Dando o melhor em seu carismático segundo capítulo lançado em 2012 e caindo em uma repetitividade apática no fraco terceiro filme de 2014, fato é que Os Mercenários se mostrou uma franquia de curta validade, já que seus ícones nostálgicos apenas envelheceriam ainda mais ao longo dos anos, o que impossibilitaria uma consolidação longeva. E é por isso que Os Mercenários 4, mesmo que mantendo sua abordagem repetitiva e sem muita inventividade, me surpreendeu justamente por desapegar desse elemento nostálgico, mantendo a personalidade “brucutu” e a auto-paródia mesmo com atores de gerações mais recentes, enquanto os ainda permanentes Stallone e Dolph Lundgren surgem em participações bem menores do que nos outros capítulos.

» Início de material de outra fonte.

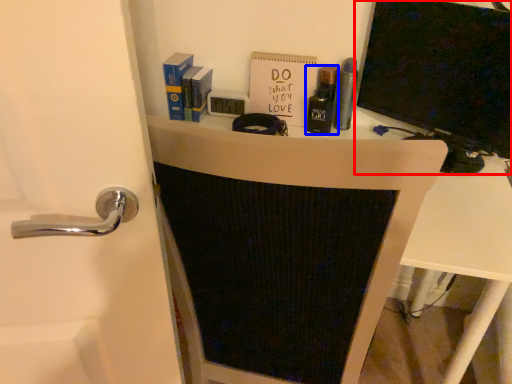
Question: Which point is closer to the camera, wide (highlighted by a red box) or toiletry (highlighted by a blue box)?

Choices:
 (A) wide
 (B) toiletry

Answer: (A)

Como protagonista de uma trama rasa que lembra a de um videogame dos anos 1980 (ao estilo do “vá para tal lugar e impeça tal coisa”), Jason Statham agora dá uma nova face à franquia; afinal, diferente do Barney Ross de Stallone, seu Lee Christmas é um especialista em facas. E devo admitir que a melhor característica da direção do medíocre Scott Waugh é a incorporação das habilidades de seu novo protagonista ao estilo de ação predominante do longa, uma ação mais direta e corporal.
Por sinal, essa nova face serve também como uma modernização da franquia em um cenário dominado por obras como John Wick (Stahelski, 2014), Atômica (Leitch, 2017) e Anônimo (Naishuller, 2021). Não é à toa que, diferente dos explosivos Chuck Norris, Arnold Schwarzenegger, Bruce Willis e Wesley Snipes, temos aqui nomes grandes do cinema oriental de artes marciais como Iko Uwais (do jovem clássico Operação Invasão) e Tony Jaa (de Ong-Bak). Junto a isso, Waugh também controla o estilo caótico de direção de seus antecessores da franquia, permitindo ao espectador acompanhar mais detalhadamente os golpes e as posições de seus astros, algo sempre importante para a valorização do elemento central da obra, a ação.

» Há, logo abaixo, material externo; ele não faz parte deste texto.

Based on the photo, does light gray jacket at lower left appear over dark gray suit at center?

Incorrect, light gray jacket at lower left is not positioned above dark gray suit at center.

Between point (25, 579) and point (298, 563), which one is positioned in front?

O problema é que alguns equívocos dos filmes anteriores surgem aumentados aqui, e é triste ver Megan Fox, em um estágio bem mais avançado de sua carreira, ocupando o mesmo papel de protagonista de rostinho bonito ao qual era relegada há mais de 10 anos atrás na franquia Transformers (Bay, 2007) mesmo quando sua personagem exigia uma participação mais substancial. O mesmo vale para Levy Tran que, a julgar pelas suas habilidades, merecia tanto destaque quanto o vilão vivido por Uwais. Além disso, o desfecho do longa, mesmo que respeitando a natureza absurda e sem noção dos “brucutus”, soa apressado e preguiçoso, transmitindo a sensação de algo incompleto, que ainda precisava atingir seu ápice, algo anticlimático.

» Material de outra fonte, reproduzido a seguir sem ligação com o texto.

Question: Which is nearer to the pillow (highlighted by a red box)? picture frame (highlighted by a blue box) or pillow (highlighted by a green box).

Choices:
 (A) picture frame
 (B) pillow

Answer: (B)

Porém, sendo bem sincero, não concordo com a recepção tão negativa de alguns colegas ao filme. Sim, podemos dizer que Os Mercenários 4 é medíocre e acomodado no padrão estabelecido por tantos outros projetos de ação contemporâneos, mas ainda acho uma melhora em relação ao filme anterior e uma modernização bem-vinda à série “brucutu” que antes se sustentava mais por puro idealismo do passado. Dito isso, sinceramente eu não sei se Os Mercenários terá futuro a partir daqui. Veremos!